Here are a few common exercise errors:
Skipping warmups and cool-downs: A five- or 10- minute warmup, depending on the intensity of the workout, revs up the circulation and gradually increases the heart rate; muscles react more efficiently when they are warm. A five- or 10-minute cool-down, which gradually decreases the exercise intensity, helps to bring your heart rate back to its normal resting rate.
Ignoring stretching: Stretching is the most neglected of all components of fitness. Stretching will help keep your body limber and make you more agile for the years ahead. Static stretching should be performed slowly with control, ideally at the end of a workout, when muscles are warm. The oft-seen ballistic stretching (fast, jerky bouncing) can cause overstretching, placing too much strain on muscles.

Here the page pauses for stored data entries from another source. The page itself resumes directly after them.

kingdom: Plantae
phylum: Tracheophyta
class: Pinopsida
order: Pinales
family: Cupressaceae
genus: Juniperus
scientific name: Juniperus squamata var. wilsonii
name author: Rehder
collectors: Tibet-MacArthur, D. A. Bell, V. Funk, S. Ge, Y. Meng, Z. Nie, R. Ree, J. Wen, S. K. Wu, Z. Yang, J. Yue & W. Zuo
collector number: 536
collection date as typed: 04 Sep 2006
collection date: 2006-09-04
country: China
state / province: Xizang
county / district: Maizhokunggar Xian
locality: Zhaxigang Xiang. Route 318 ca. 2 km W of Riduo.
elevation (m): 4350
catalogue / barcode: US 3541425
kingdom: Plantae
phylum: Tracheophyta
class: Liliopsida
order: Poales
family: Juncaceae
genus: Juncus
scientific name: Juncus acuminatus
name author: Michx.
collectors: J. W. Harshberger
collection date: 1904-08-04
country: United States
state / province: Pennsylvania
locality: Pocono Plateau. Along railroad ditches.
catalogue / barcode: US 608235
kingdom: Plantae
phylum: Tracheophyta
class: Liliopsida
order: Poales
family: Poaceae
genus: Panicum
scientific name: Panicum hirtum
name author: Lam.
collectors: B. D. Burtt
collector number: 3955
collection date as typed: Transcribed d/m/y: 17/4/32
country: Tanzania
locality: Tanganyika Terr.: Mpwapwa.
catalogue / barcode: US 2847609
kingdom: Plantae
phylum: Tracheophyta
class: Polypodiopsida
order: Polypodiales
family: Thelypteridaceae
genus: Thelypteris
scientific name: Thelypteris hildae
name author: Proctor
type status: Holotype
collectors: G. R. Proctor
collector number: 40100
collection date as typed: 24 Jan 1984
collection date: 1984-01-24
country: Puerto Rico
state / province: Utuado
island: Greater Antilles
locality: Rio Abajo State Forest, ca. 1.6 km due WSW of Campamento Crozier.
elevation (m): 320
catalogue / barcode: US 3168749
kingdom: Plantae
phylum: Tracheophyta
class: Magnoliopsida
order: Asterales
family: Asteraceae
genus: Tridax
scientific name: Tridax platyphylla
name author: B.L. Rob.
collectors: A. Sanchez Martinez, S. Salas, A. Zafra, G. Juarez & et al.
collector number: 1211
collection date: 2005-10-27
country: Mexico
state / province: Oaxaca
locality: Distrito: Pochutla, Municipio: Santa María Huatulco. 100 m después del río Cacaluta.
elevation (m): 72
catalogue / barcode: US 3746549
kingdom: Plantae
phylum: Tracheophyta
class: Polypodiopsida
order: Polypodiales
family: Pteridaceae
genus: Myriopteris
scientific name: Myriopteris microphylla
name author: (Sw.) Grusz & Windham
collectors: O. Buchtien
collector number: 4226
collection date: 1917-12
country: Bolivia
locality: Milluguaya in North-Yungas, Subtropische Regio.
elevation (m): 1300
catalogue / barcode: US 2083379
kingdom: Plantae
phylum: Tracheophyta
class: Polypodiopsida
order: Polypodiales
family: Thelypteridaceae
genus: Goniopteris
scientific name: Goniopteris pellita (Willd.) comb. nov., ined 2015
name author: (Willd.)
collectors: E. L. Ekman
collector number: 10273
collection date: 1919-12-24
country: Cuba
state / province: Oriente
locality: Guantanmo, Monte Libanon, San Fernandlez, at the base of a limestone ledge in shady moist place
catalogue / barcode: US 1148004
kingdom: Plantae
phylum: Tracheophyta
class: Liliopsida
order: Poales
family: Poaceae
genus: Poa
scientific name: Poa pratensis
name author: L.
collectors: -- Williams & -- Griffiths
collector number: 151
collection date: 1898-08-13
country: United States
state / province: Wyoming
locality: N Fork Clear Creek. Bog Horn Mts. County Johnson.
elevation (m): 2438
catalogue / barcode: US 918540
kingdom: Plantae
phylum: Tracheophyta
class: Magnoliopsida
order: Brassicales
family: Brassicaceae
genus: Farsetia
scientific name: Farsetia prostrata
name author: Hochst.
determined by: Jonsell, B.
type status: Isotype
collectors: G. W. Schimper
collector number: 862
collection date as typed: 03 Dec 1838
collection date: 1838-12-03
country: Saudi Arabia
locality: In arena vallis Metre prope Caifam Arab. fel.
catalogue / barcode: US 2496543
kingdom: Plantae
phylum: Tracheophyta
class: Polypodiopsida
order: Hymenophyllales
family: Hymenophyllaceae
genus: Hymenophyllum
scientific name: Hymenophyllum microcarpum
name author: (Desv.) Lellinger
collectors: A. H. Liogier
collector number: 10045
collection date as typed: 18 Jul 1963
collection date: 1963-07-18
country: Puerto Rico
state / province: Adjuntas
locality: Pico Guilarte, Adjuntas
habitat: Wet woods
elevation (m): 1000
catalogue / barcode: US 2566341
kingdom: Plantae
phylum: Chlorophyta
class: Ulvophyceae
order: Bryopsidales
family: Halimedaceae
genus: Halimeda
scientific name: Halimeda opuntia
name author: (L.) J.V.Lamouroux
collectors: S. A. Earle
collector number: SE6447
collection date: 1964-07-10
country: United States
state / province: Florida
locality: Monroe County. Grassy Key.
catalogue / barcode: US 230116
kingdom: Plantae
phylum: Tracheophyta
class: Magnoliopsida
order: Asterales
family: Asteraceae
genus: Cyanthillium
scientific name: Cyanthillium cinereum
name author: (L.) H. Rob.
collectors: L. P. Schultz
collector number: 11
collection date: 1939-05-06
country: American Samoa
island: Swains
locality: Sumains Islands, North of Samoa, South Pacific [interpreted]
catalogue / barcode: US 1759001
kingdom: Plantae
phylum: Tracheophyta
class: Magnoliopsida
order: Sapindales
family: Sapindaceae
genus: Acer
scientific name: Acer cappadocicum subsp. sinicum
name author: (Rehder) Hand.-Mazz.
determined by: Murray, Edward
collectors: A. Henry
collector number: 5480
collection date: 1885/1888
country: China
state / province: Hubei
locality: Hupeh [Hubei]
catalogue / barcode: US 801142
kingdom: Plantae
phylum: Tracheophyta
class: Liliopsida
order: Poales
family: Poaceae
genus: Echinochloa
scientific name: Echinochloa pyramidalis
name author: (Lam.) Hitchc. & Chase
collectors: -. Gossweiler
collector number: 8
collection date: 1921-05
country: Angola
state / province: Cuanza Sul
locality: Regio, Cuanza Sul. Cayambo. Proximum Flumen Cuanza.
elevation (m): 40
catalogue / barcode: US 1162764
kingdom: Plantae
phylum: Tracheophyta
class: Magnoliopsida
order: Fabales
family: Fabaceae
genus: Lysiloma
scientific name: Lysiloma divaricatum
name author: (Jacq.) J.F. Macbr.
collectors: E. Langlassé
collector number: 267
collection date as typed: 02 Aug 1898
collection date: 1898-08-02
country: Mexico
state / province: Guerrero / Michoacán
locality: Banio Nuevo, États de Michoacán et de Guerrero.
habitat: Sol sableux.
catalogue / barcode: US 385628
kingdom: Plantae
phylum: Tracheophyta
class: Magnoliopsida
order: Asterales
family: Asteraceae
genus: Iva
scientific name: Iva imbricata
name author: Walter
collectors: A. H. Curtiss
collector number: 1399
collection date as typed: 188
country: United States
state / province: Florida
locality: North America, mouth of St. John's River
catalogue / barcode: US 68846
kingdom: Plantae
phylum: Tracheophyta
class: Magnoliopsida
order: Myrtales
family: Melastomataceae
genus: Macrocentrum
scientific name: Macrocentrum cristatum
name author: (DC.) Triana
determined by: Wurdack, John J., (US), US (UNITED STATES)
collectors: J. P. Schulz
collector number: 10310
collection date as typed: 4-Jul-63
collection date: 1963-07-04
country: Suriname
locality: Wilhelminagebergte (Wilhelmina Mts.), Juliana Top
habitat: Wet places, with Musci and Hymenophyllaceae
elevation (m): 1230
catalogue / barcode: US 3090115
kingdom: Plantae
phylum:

Using the speed of momentum: This ranks high on the exercise error list. Instead of swinging the weights up and down, which can increase the risk of joint injuries and strain the back, slow the tempo. Focusing on control when lowering the weights will actually increase intensity without the added risk of injury.
Being a "gym slouch": When using a stair climber, elliptical or treadmill, many exercisers allow their upper bodies to fall forward. When this happens, your spine does not receive the support it needs. Remind yourself to stand tall.
Not drinking enough water: Drink before you are thirsty. Thirst can signal the start of dehydration. Cramps, often in the calves or feet, occur when too much fluid is lost through sweating.